In 2010, we decided to bring 9 KOSMOS units to Bergen in the following year (Fig. 2) because the question whether high CO2 could be detrimental to the competitive fitness of coccolithophores was still unresolved. We knew we had to make some changes on the experimental design compared to the 2001 – 2005 PEECE studies in order to answer our question. The key change was the timing of the inorganic nutrient addition to initiate a phytoplankton bloom. In the 2001-2005 PEECE studies, nutrients were added on the first days of the experiment thereby initiating a phytoplankton bloom at the very beginning. In the 2011 KOSMOS study we manipulated CO2 concentrations in the mesocosms at the beginning but waited with the nutrient addition for two weeks. This turned out to be crucial because CO2-dependent differences in the population size developed in the first two weeks where phytoplankton growth was roughly balanced by loss processes. After two weeks, E. huxleyi seed populations were lower in those mesocosms with high CO2 concentrations.

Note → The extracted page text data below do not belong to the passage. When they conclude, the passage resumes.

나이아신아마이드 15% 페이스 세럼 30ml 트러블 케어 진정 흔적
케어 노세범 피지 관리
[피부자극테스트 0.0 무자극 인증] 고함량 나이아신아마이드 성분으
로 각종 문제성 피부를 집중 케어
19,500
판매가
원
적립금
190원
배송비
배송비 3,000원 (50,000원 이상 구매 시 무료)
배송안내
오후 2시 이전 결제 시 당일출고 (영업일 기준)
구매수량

When the nutrients were added, E. huxleyi started to grow in all CO2 treatments but blooms with large cell abundances could only develop in the low CO2 treatments where the seed population at the onset of the bloom was sufficiently large. Thus, CO2 effects on E. huxleyi population sizes were established before and not during blooms, something that could not be revealed in the 2001 – 2005 PEECE studies where nutrients were added straight away.

The crucial dependence of CO2 effects on nutrient availability was clearly one of the key finding in all of the KOSMOS campaigns we did in the last years. CO2 seems to have less of an influence on phytoplankton community composition during the race for nutrients where the bloom formers grow and grow. However, when nutrients are limiting (as is the case for most of the summer season) and it is all about sustaining a sufficiently large population size, then CO2 can probably make a larger difference. This insight changed the way we were designing our experiments. We were much more careful with nutrient additions in the numerous KOSMOS studies following Bergen 2011.

Lennart Bach, Nature Ecology and Evolution, 21 December 2016. Article.